Now there are chunks of time...two or three hours at a time...when I don't have anything I have to do. (Housework doesn't count if no guests are coming, right?) I volunteer several times a week, for several hours at a time. I have two young grandchildren who spend a couple of nights a week at my house. And, of course, I travel. Road trips and more exotic affairs... But I'm wanting to figure out what is mine to do now that I'm retired and basically free to do nothing...I could read all the time. Some folks do. I could watch movies. Some folks do. I could play bridge. Some folks do. I could exercise.
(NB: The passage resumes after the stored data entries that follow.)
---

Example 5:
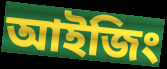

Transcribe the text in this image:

আইজিংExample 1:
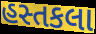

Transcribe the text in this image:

હસ્તકલા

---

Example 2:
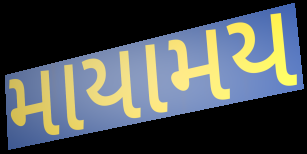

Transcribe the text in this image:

માયામય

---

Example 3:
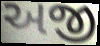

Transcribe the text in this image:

અજી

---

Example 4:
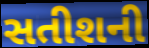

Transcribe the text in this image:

સતીશની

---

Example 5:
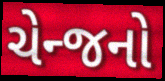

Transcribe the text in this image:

ચેન્જનો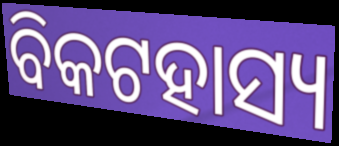
ବିକଟହାସ୍ୟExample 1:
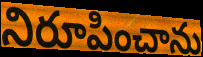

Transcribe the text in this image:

నిరూపించాను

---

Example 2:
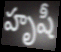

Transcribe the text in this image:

హృషీ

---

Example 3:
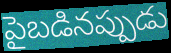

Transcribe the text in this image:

పైబడినప్పుడు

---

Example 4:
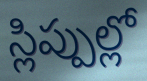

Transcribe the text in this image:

స్లిప్పుల్లో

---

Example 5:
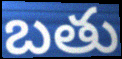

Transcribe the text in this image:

బతుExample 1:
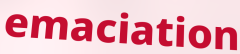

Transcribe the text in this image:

emaciation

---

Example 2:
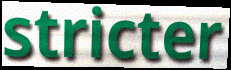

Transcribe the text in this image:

stricter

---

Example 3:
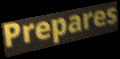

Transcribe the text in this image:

Prepares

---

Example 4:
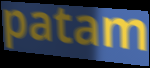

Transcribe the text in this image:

patam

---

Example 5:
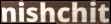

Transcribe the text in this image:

nishchit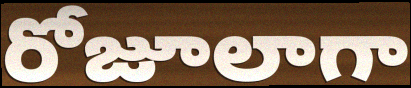
రోజూలాగా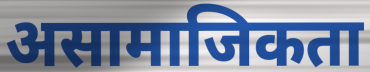
असामाजिकताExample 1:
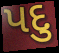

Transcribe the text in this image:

પદુ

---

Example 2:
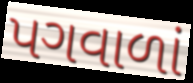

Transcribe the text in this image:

પગવાળાં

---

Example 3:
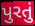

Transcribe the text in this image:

પુરતું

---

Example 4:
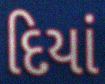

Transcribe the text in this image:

દિયાં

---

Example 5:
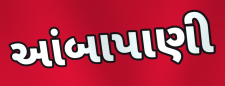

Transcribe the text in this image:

આંબાપાણી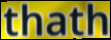
thathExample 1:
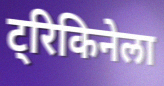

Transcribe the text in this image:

ट्रिकिनेला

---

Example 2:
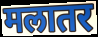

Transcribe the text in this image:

मलातर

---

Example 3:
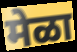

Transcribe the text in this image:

मेळा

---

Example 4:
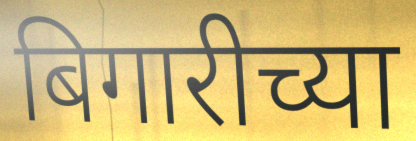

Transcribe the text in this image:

बिगारीच्या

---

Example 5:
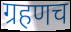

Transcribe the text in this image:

ग्रहणच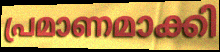
പ്രമാണമാക്കി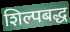
शिल्पबद्धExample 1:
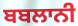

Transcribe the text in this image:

ਬਬਲਾਨੀ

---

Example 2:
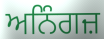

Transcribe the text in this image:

ਅਨਿੰਗਜ਼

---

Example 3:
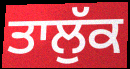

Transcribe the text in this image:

ਤਾਲੁੱਕ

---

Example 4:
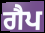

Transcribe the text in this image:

ਗੈਪ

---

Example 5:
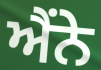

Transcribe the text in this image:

ਐਂਨੇ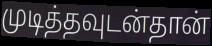
முடித்தவுடன்தான்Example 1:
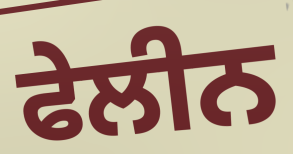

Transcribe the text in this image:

ਫੇਲੀਨ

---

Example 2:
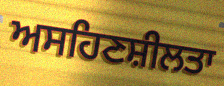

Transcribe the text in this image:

ਅਸਹਿਣਸ਼ੀਲਤਾ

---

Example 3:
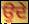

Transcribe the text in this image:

ਉਦੇ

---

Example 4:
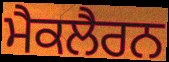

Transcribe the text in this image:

ਮੈਕਲੈਰਨ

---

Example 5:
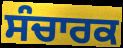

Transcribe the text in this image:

ਸੰਚਾਰਕ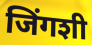
जिंगशीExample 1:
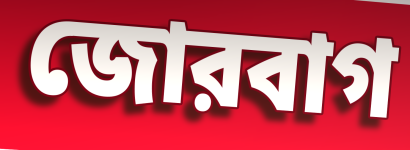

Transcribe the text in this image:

জোরবাগ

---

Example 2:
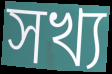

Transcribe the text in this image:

সখ্য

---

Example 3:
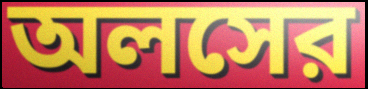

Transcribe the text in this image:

অলসের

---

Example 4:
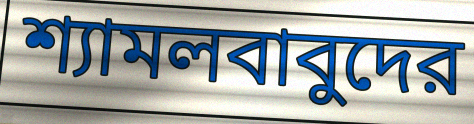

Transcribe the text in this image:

শ্যামলবাবুদের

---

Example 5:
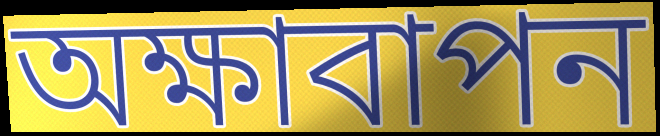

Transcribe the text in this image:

অক্ষাবাপন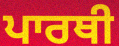
ਪਾਰਥੀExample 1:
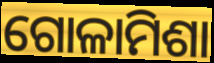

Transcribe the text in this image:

ଗୋଳାମିଶା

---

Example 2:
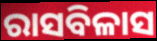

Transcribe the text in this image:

ରାସବିଳାସ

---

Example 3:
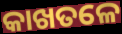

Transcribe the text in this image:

କାଖତଳେ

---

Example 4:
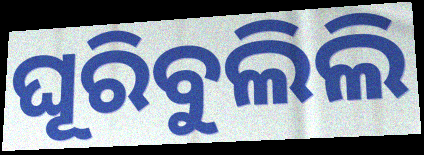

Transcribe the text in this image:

ଘୂରିବୁଲିଲି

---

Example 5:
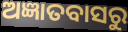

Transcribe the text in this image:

ଅଜ୍ଞାତବାସରୁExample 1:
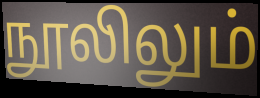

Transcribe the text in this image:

நூலிலும்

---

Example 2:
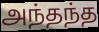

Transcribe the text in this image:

அந்தந்த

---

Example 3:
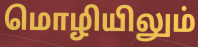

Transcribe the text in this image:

மொழியிலும்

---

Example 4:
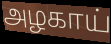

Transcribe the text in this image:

அழகாய்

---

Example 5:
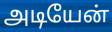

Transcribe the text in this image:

அடியேன்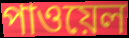
পাওয়েলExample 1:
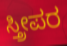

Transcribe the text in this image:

ಸ್ತ್ರೀಪರ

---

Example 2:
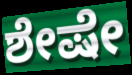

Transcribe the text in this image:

ಶೇಷೇ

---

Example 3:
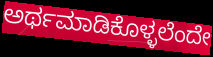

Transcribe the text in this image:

ಅರ್ಥಮಾಡಿಕೊಳ್ಳಲೆಂದೇ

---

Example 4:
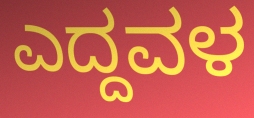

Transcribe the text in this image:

ಎದ್ದವಳ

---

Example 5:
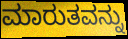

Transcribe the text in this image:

ಮಾರುತವನ್ನು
Some folks do.
But I have time to do all these things...and cook homemade meals...and still have time left over. So what is mine to do? Write? Maybe...that is a gift I have and like but have not felt like doing much in the past few years. Maybe that's changing. Maybe that's what this is about. Yet, in the middle of this transition (if this is what it is), I parked in front of the bush in the photo. And just stared at it. This is what I realized after five minutes of contemplation:
The bush is doing nothing obvious. It is not reading or playing bridge or picking up grandchildren for sleepovers.It is not delivering Meals on Wheels or helping seat patrons at Walton Arts Center performances. It is not encouraging fellow members of the Homemade Method community. It is not cleaning house. It is standing there. Quietly. Sometimes it moves in the wind or bends in the rain. Once a year, it does add some branches and it always releafs each spring, but the bush does not wonder what its purpose is. It simply thrives. Moment by moment, until the day it dies.
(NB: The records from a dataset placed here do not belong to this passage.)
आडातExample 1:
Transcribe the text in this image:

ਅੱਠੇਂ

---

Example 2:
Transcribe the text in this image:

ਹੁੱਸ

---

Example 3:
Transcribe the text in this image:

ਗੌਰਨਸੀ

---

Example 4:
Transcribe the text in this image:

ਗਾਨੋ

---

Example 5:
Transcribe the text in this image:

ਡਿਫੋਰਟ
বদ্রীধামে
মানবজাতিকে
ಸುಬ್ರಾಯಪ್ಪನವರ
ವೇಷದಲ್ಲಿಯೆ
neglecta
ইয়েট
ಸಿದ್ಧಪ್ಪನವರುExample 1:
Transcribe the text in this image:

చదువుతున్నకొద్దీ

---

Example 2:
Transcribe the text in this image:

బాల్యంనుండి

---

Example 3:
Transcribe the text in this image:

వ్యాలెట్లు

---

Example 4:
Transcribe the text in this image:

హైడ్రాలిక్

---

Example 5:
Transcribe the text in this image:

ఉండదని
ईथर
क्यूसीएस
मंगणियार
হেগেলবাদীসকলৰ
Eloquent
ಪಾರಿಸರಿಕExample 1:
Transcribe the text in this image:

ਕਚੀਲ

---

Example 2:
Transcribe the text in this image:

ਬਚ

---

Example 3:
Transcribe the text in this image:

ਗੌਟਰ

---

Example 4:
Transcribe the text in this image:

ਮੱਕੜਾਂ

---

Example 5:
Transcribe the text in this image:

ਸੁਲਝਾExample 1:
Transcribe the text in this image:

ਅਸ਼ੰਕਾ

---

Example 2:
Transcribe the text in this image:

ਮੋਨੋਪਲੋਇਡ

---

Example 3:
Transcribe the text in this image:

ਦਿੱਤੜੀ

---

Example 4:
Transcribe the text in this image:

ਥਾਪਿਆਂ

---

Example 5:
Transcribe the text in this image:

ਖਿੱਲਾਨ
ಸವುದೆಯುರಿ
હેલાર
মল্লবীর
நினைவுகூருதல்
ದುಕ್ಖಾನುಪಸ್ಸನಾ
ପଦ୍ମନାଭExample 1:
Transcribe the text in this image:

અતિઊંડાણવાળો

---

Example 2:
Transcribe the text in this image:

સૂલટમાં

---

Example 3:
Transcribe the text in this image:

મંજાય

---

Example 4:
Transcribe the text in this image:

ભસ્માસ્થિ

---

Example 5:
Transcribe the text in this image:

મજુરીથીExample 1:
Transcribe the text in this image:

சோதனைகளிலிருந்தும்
Why can't I be as content and serene and unbothered as the bush? There's this passage in the Bible where Jesus talks about worrying...Matthew, Chapter 6. Jesus compares humans to flowers. "Consider the lilies of the field, how they grow: they neither toil nor spin; and yet I say to you that even Solomon in all his glory was not arrayed like one of these." Jesus was saying to not worry about our human needs...it will all get taken care of...but I'm also wondering if this passage indicates that I, too, have value and purpose just by standing here, like the bush.
The bush offers sweet smells and colorful foliage and flowers in the summer. It offers its bare brown sculpted branches in the winter. It offers oxygen to the environment. It holds the ground together with its roots. It breaks the wind. It supports bird nests. I do as much. No, I do way more...and I even offer carbon dioxide to the bush! I do all of this even when I am spending time on trivial matters.
I have the time for this. What I don't have time for anymore is doubting myself.